ファド(Fado)、それは声とギターラが絶妙に溶け合ったもの。
伝統的なファドは、人さまざまに歌われています。なかでも代表的な存在が、アマリア・ロドリゲス(Amália Rodrigues)、マリア・ダ・フェ(Maria da Fé)、エルミニア・シルヴァ(Hermínia Silva)、アルジェンティーナ・サントス(Argentina Santos)でしょう。男性歌手ではカルロス・ド・カルモ(Carlos do Carmo)が、リスボン(Lisboa)を見事に歌い上げ有名となりました。

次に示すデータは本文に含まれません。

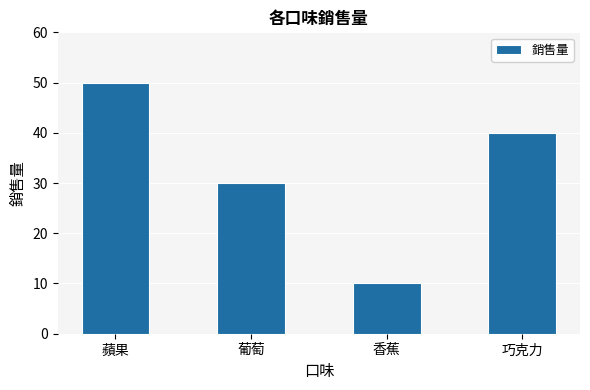

What is the label of the 1st bar from the right?

巧克力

一方、新しい世代のファド歌手たちの新鮮な声も登場しています。ハリウッド映画“Primal Fear”(邦題:真実の行方)(リチャード・ギア出演)にフィーチャーされたドゥルス・ポンテス(Dulce Pontes)をはじめ、マリーザ(Mariza)は、2003年BBC放送ワールド・ミュージック賞を獲得しています。その他の新世代の歌手としては、ミージア(Mísia)、カマネ(Camané)、マファルダ・アルナウト(Mafalda Arnauth)、カティア・ゲレイロ(Katia Guerreiro)などが挙げられます。いずれの歌手も、感情をこめた歌い方が特徴です。
この伝統音楽を聞いてみようと思ったら、毎年リスボンとポルト(Porto)でファド・グランド・ナイトが開催されています。これは、新たな音楽の才能の発表の場となる特別な夜で、このイベントをきっかけに新しいキャリアに乗り出す者がいたり、類まれな才能が見いだされたりしています。